═════ Document excerpt

RvsPython #1: Webscraping

Webscraping is a powerful tool available for efficent data collection. There are ways to do it in both R and Python.
I’ve built the same scraper in R and Python which gathers information about all the whitehouse breifings available on www.whitehouse.gov (don’t worry guys–it’s legal);

This is based off of what I learned from FreeCodeCamp about webscraping in Python (heres the link: https://www.youtube.com/watch?v=87Gx3U0BDlo ).

This blog is about approaches I naturally used with R’s rvest package and Python’s BeautifulSoup library.

Here are two versions of code which I use to scrape all the breifings

This webscraper extracts:

1) Date of the Breifing
2) The title of the Breifing
3) The URL to the Breifing
4) The The Issue Type

and puts them in a data frame.

The differences between the way I did this in Python vs R:

Python

(a) I grabbed the data using the xml
(b) Parsing the data was done with the html classes (and cleaned with a small amount of Regex)
(c) I used for loops
(d) I had to import other libraries besides for bs4

R

(a) I used a CSS selector to get the raw data.
(b) The data was parsed using good ol’ regular expressions.
(c) I used sapply()
(d) I just used rvest and the base library.

This is a comparison between how I learned to webscrape in Python vs How I learned how to do it in R. Lets jump in and see which one did faster!

══════════

§ **Work to do**
1. Render into Spanish the following sentence from the web scraping post: "This blog is about approaches I naturally used with R’s rvest package and Python’s BeautifulSoup library."
2. Return, word for word, the passage of the web scraping post between "The differences between" and "I used sapply()", inclusive.

═════ Dataset entries

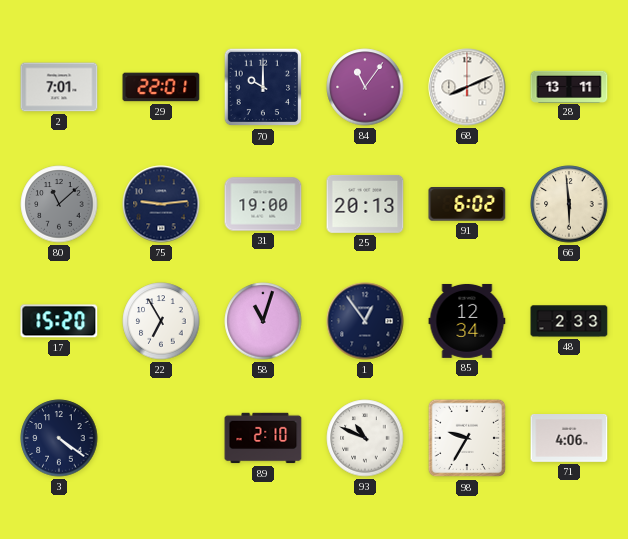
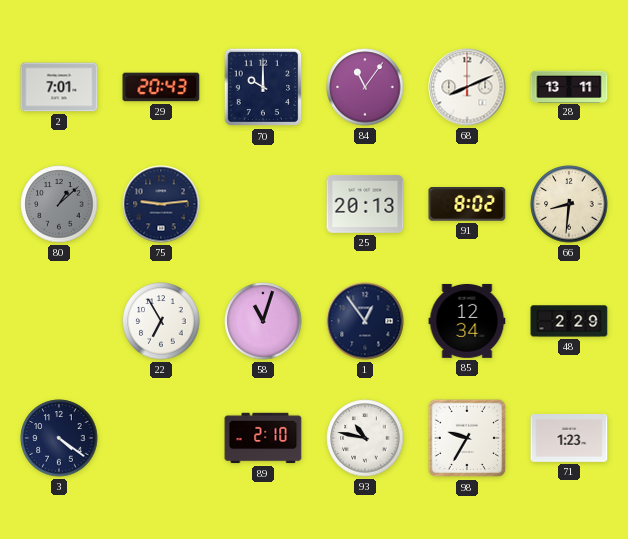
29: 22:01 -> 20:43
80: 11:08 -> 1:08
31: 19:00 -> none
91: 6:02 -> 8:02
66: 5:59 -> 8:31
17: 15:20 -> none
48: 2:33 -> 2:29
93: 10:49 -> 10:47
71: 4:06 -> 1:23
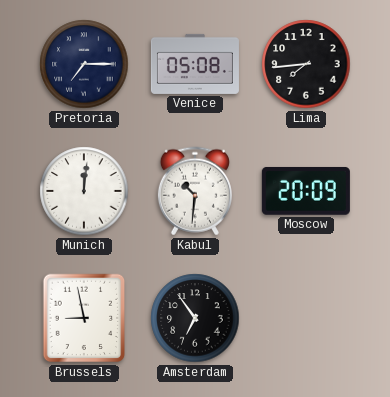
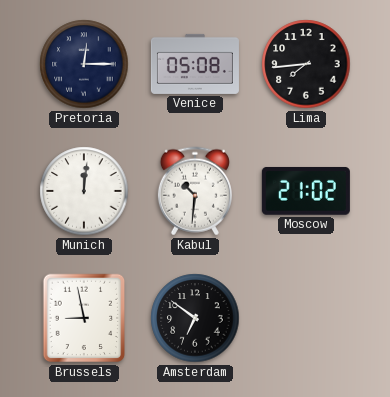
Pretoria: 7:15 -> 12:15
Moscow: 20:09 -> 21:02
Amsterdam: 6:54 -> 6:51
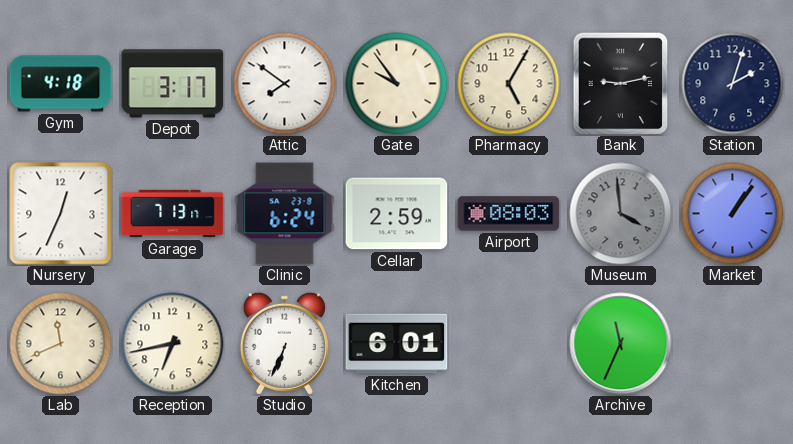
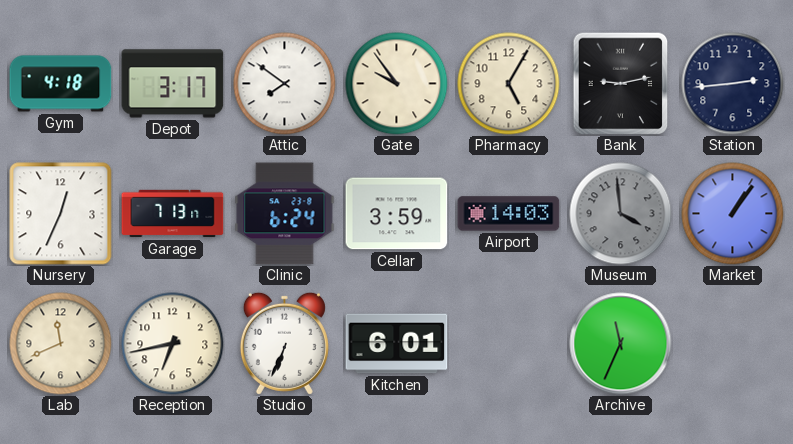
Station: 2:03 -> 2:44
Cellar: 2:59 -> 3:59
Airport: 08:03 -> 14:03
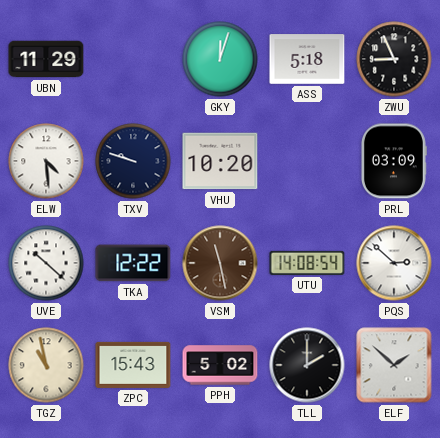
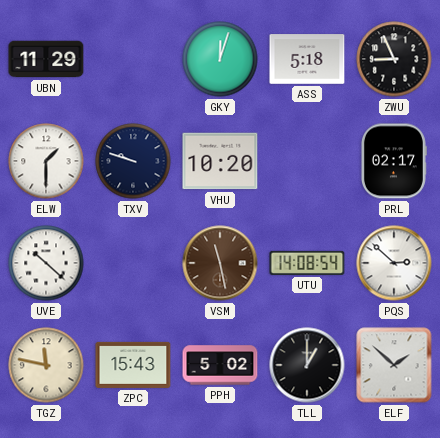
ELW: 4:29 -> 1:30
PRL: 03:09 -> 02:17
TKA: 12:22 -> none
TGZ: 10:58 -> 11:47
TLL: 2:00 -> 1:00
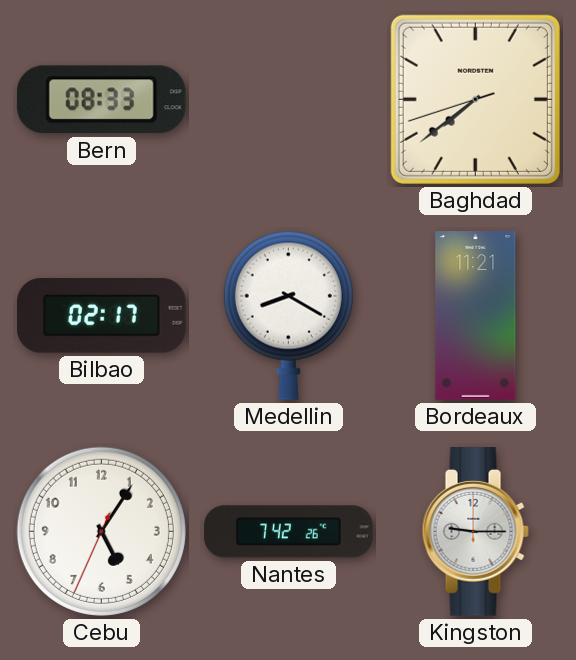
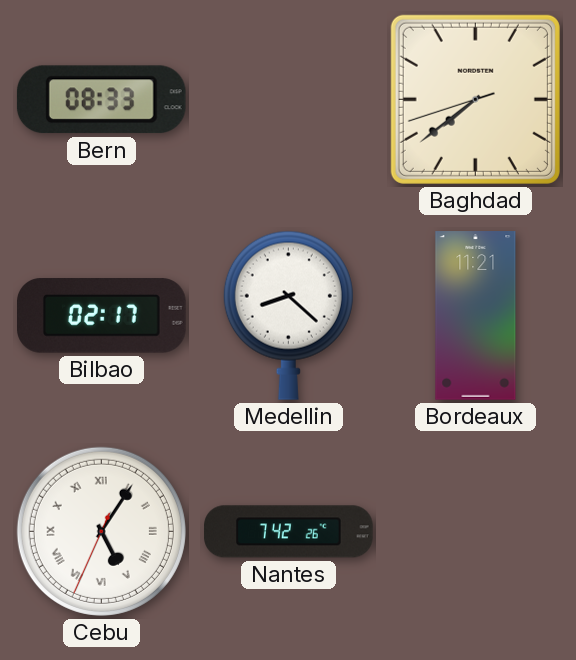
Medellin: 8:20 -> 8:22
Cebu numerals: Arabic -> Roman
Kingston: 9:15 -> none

══════════

§ **Response list**
1. Este blog trata sobre los enfoques que utilicé de forma natural con el paquete rvest de R y la biblioteca BeautifulSoup de Python.

2.
The differences between the way I did this in Python vs R:

Python

(a) I grabbed the data using the xml
(b) Parsing the data was done with the html classes (and cleaned with a small amount of Regex)
(c) I used for loops
(d) I had to import other libraries besides for bs4

R

(a) I used a CSS selector to get the raw data.
(b) The data was parsed using good ol’ regular expressions.
(c) I used sapply()